Pertanto la CTR, ha accolto l’eccezione, proposta dal contribuente nel ricorso introduttivo (al capo V, per come riprodotto nel controricorso) e riproposta nell’appello (al punto 7, come risulta dalla sentenza qui impugnata), di “decadenza di tutti i crediti vantati dall’Amministrazione finanziaria”. Tale pronuncia non è quindi limitata alla mera pretesa illegittimità formale del preavviso di fermo, ma incide a monte sui relativi diritti sostanziali oggetto delle cartelle presupposte da quest’ultimo. Pertanto, essa non esprime una mera ratio decidendi concorrente all’accoglimento del motivo d’appello relativo all’invalidità del preavviso di fermo per mancata notifica delle cartelle da esso presupposte al socio coobbligato; ma è piuttosto l’unica ratio decidendi sulla quale poggia l’autonoma e preliminare rilevazione della decadenza.

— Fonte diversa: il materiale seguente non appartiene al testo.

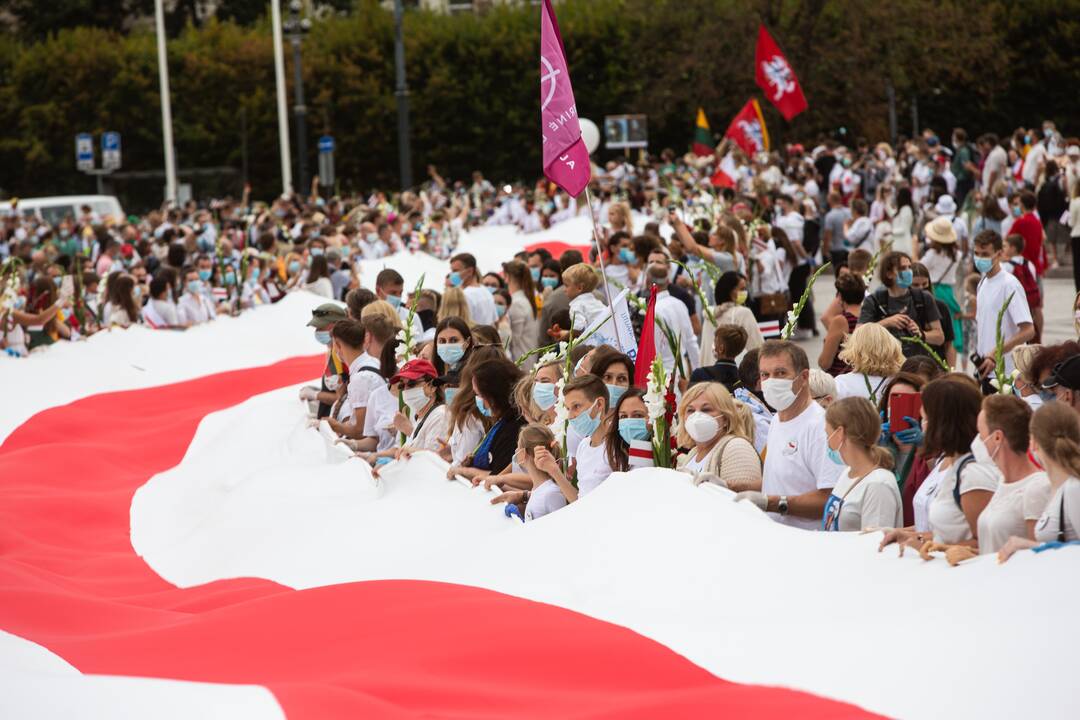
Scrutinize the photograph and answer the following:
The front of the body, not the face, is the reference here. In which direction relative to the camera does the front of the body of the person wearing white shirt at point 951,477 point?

Sussiste, pertanto, l’ammissibile interesse della ricorrente Agenzia a censurare la dichiarazione della decadenza, anche a prescindere da una specifica censura in ordine alla validità formale del preavviso di fermo.

2.Con il secondo motivo la ricorrente A.d.e.r. deduce, in relazione all’art. 360 c.p.c., comma 1, n. 3, la violazione dell’art. 1310 c.c. e del D.P.R. n. 602 del 1973, art. 25.

Assume infatti la ricorrente Agenzia che il giudice a quo avrebbe errato laddove ha accolto l’appello, dichiarando la decadenza per effetto della mancata tempestiva notifica al contribuente socio coobbligato delle cartelle presupposte dal preavviso di fermo, nonostante la notifica degli stessi atti alla s.a.s. debitrice fosse idonea e sufficiente, ai sensi dell’art. 1310 c.c., ad escludere la maturazione del termine legale decadenziale di cui al D.P.R. n. 602 del 1973, art. 25, anche nei confronti del condebitore solidale.

Il motivo è assorbito dall’accoglimento del primo.

3. All’accoglimento del primo motivo consegue la cassazione della sentenza impugnata, con rinvio al giudice a quo, anche per la trattazione delle questioni rimaste assorbite dalla decisione d’appello.

PQM

Accoglie il primo motivo, dichiara assorbito il secondo e cassa la sentenza impugnata in relazione al motivo accolto, rinviando alla Commissione tributaria regionale della Basilicata in diversa composizione, cui demanda di provvedere anche sulle spese del giudizio di legittimità.

Così deciso in Roma, nella camera di consiglio, il 23 febbraio 2021.